Task goal>
Carry on the forum thread about renovating the exterior of a weatherboard house, picking up right after its final sentence.

Exercise passage>
# Forum Home Renovation Cladding  Exterior renovation on weatherboard house

## Amatuer4

I'd like to smarten up my 1969 small weatherboard house and I'm looking at options other than painting.  Can anyone give me some inspiration?  Perhaps you may have done this and could let me know how much it cost.  My house is 92 square metres with large timber windows.  Thank you.

----------


## Black Cat

A photo would help. Painting does wonders for brightening things up but apart from that, doing something useful to the garden will probably brighten things up fairly well also, without spoling the character designed into your home. Location information would also help e.g near the coast, up on a hill, in a suburb, bushland setting ... it all helps ...

----------


## Amatuer4

Thanks, Black Cat.  Picture of the house attached.  In the Newcastle NSW area.  Someone told me about about a render that goes over the weatherboards but that sounds very expensive.  I also have a very stuck sash window.  I think it has been painted in.  I've tried a few things (getting a blade in there for eg) but it's not working.  Any thoughts?

Data section>
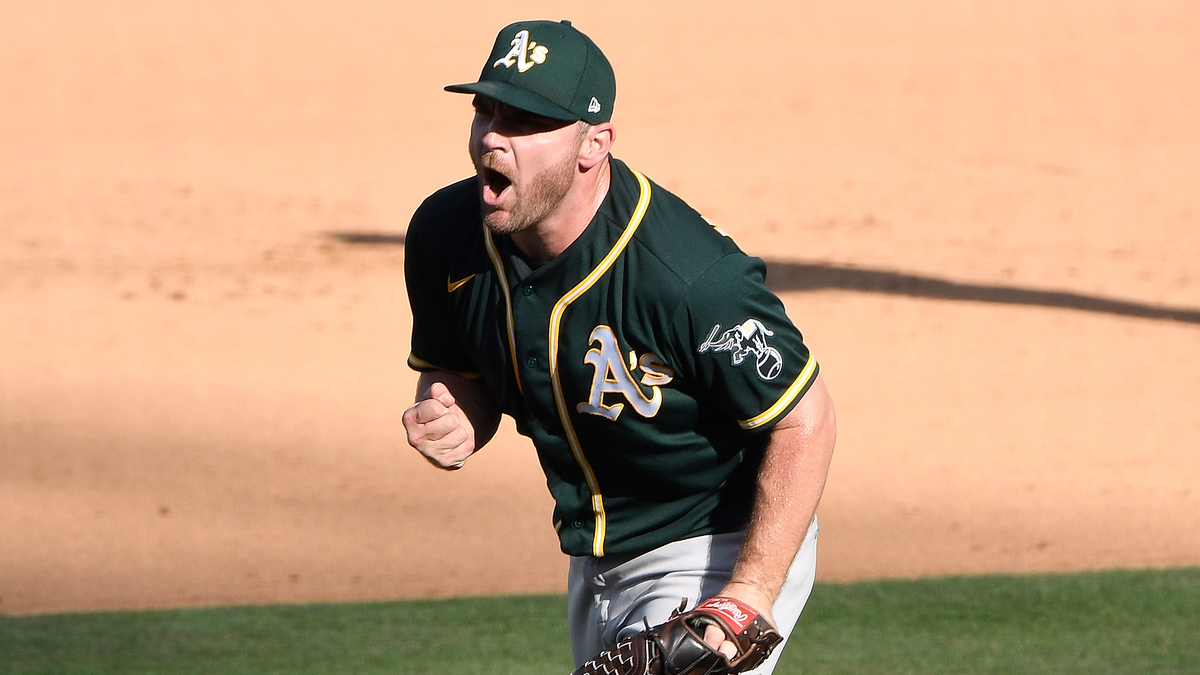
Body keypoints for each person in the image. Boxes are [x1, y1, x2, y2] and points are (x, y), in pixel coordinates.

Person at [401, 19, 836, 674]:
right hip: (595, 562)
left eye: (523, 121)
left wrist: (745, 599)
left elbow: (807, 419)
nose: (492, 136)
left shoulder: (688, 276)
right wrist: (455, 412)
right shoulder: (446, 237)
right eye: (485, 110)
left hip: (716, 546)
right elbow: (459, 372)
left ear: (593, 144)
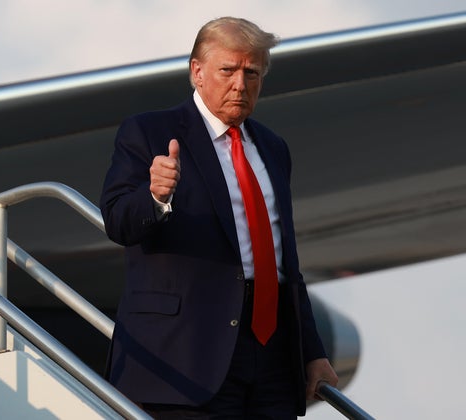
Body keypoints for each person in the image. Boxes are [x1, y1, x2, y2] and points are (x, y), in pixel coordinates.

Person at [100, 16, 338, 418]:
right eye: (228, 70)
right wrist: (155, 196)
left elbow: (284, 262)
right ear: (197, 71)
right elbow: (118, 222)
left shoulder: (272, 147)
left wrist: (312, 352)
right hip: (186, 357)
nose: (240, 85)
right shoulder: (148, 132)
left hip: (273, 355)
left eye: (252, 73)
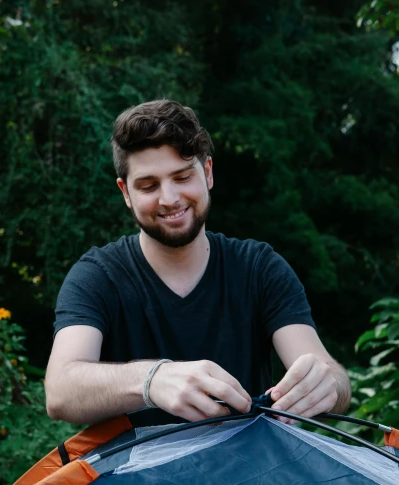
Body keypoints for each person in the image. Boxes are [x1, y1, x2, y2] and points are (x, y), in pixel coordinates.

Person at [45, 99, 351, 426]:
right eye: (149, 185)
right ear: (126, 194)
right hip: (132, 476)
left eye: (182, 177)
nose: (170, 198)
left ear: (207, 173)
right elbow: (61, 392)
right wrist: (152, 380)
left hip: (247, 472)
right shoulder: (97, 276)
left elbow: (337, 382)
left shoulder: (259, 268)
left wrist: (327, 384)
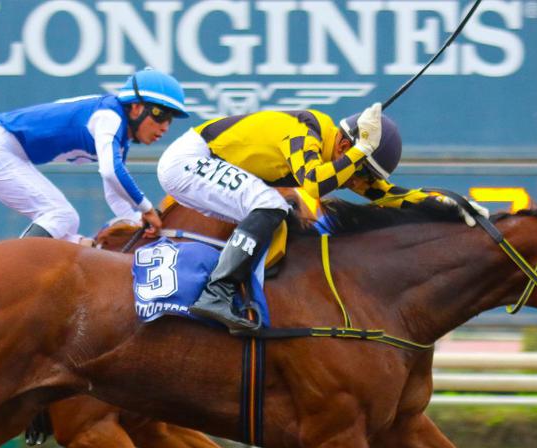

Written answer>
----------


## plum

A picket fence and a new colour scheme, [heritage colours], would do wonders.

----------


## shauck

x2 the fence and paint but not heritage (even tho you did say, aside from paint). I also hate tile roofs. Tin looks better.

----------


## Amatuer4

Thanks.  The tin roof idea is great.  And so is the fence.  Will get quotes for the roof but I think it will mean some serious saving!!

----------


## shauck

Shop around for your tin and you could save quite a few bucks. I've bought it for $7 a lineal meter. When you get quotes, ask what the price per lineal meter is. You might be able to supply the materials yourself for less.

----------


## jatt

I know u mentioned options other than painting, but I recon painting the roof will really make a difference to the appearance of the house.  Remember in most cases a roof is at least 1/3 of what one sees from the street. 
Fence wise federation wire is a cheaper (and easier to maintain) than pickets.  I have never had some sh*thead try and steal parts of my fence!!!

----------


## woodchip

You could add a Gable to the centre of the roof, starting just below ridge & ending about 4 rows of tiles up from the gutter. 
cheers

----------


## Amatuer4

Great advice, all.  Thank you.
Cheers

----------


## JG81

Hey, we have similar shaped houses and I thought I'd just share with you our before and after.. It's a 'during' actually as there's still plenty of work to do.. It's an idea of what's possible anyway.     
Woodland grey colorbond roof replaced the old tiles. No gutters or fascia cover on yet.
Aluminium cladding removed for new weathertex. Not painted yet.
All windows replaced.
All eave sheets replaced.
Front porch stairs bricked up.
Front porch steel posts removed.
New solid merbau stairs built.
Merbau decking over concrete with posts and handrail. Not done yet either.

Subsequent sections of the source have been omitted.